(Records provided begins)

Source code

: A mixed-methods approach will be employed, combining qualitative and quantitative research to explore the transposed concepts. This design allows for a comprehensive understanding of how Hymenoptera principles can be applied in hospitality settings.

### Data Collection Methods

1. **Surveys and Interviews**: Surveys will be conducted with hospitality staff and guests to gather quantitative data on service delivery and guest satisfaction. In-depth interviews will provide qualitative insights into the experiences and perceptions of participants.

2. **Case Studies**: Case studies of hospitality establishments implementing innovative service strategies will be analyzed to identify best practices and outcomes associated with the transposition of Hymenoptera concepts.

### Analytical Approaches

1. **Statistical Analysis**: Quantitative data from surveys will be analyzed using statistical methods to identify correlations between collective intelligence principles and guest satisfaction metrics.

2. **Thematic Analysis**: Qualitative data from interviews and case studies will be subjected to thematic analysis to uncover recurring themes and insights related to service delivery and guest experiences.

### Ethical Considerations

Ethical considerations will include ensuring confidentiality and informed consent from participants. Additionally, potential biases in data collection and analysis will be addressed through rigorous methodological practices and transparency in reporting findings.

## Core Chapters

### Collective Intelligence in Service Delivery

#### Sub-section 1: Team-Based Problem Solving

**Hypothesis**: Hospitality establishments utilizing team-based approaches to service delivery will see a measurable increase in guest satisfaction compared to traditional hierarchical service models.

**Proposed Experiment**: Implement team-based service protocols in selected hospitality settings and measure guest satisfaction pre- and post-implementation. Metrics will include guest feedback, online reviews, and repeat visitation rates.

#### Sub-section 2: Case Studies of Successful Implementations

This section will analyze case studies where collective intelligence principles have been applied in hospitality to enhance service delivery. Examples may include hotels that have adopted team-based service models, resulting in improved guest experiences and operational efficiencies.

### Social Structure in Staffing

(Records provided ends)

Only the lines from the one with "hierarchical service models." through the last line of the material above are to be duplicated, exactly and with both ends kept.

▶ _Task response_:
**Hypothesis**: Hospitality establishments utilizing team-based approaches to service delivery will see a measurable increase in guest satisfaction compared to traditional hierarchical service models.

**Proposed Experiment**: Implement team-based service protocols in selected hospitality settings and measure guest satisfaction pre- and post-implementation. Metrics will include guest feedback, online reviews, and repeat visitation rates.

#### Sub-section 2: Case Studies of Successful Implementations

This section will analyze case studies where collective intelligence principles have been applied in hospitality to enhance service delivery. Examples may include hotels that have adopted team-based service models, resulting in improved guest experiences and operational efficiencies.

### Social Structure in Staffing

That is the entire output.